Um exemplo da determinação feminina no agronegócio é Cláudia Rocha do Val, que administra seu próprio negócio voltado para pecuária, Itaberaí (GO), há 20 anos, provando que o sucesso não depende do gênero. Formada em Administração, ela viu no agronegócio uma oportunidade única.

“A participação da mulher vem crescendo em função de vários fatores, sendo o principal a quebra do tabu de que os serviços no campo são só para homens”, conta Cláudia. Além disso, para ela, outros motivos influenciam a entrada da mulher no setor, como sucessão familiar, com mulheres assumindo a frente. “Um outro fator é o acesso majoritário de mulheres nas universidades, nos cursos de graduação, pós-graduação, mestrado, doutorado, etc., que promove mais autonomia, educação e consequentemente, maior inserção no mercado de trabalho, principalmente no agronegócio brasileiro, pois se sentem mais preparadas e encorajadas a assumirem seus desafios”,  ressalta.

Mesmo com sua capacitação e contínua busca por conhecimento, a administradora de empresas lembra que houveram muitos empecilhos no decorrer de sua trajetória. “Enfrentei dificuldades como mulher por ter assumido a fazenda há mais de 20 anos quando tínhamos uma cultura machista muito mais arraigada.

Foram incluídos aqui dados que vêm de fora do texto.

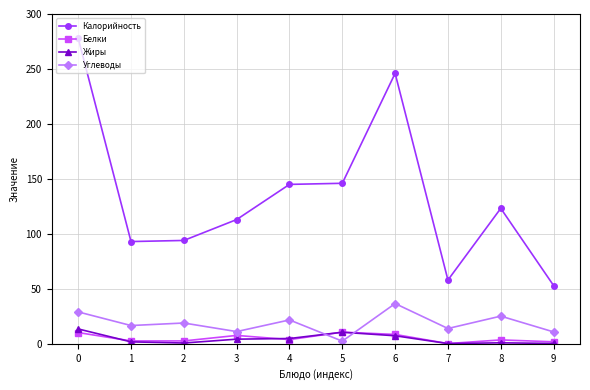

Between 6 and 8, which series saw the biggest shift?

Калорийность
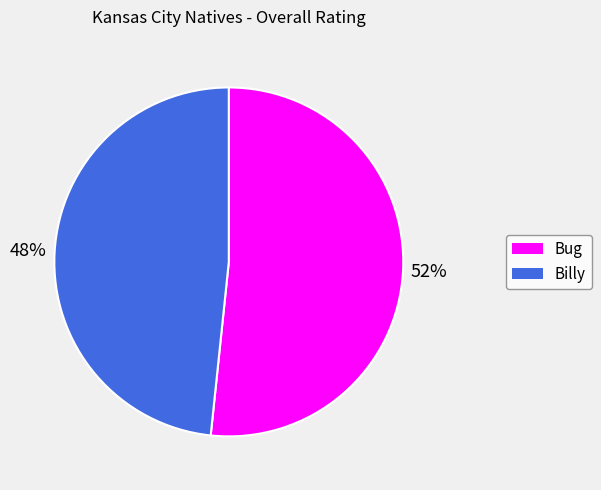

Rank the categories by value from highest to lowest.

Bug, Billy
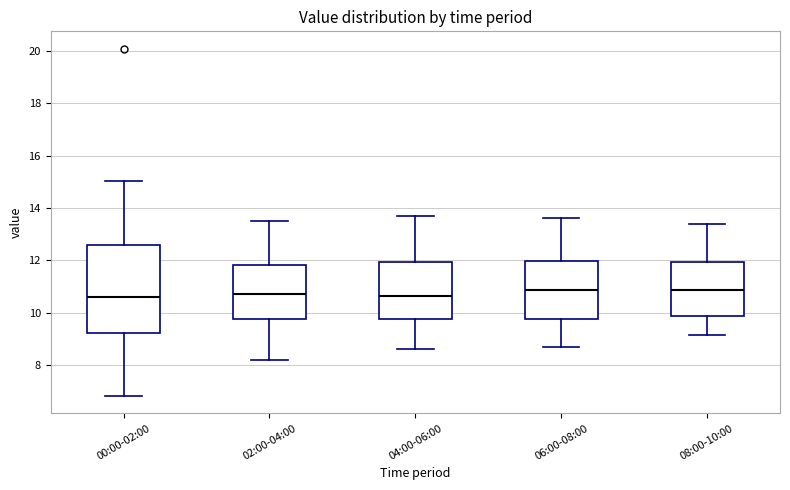

Which box is the tallest, from its lower edge to its upper edge?

00:00-02:00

Problemas por ser cadeirante e não poder me deslocar como gostaria dentro das propriedades, especialmente nos pastos. Mas o ponto mais crítico tinha a ver com meu ‘zero’ conhecimento da área e nunca havido uma ligação minha com o campo”, conta Cláudia, que não teve medo de explorar os medos e prosperar. Hoje, ela enxerga os benefícios do “ser mulher” no agronegócio, que agrega diversos pontos positivos na gestão. “A mulher por ser mais sensível e intuitiva consegue captar certas mensagens nas entrelinhas, tem maior cuidado para tratar seus funcionários, é mais flexível e possui uma mente mais aberta para novos conhecimentos e mudanças”, finaliza.